La consigne:
Indiquez combien de lignes du matériel ci-dessous contiennent le mot « Cursos ». Donnez seulement le nombre.
◆ ◆ ◆ ◆ ◆ ◆ ◆
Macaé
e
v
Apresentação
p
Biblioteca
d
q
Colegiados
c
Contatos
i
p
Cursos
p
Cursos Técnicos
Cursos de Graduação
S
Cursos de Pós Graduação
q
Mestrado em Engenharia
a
◆ ◆ ◆ ◆ ◆ ◆ ◆
Résultat attendu:
4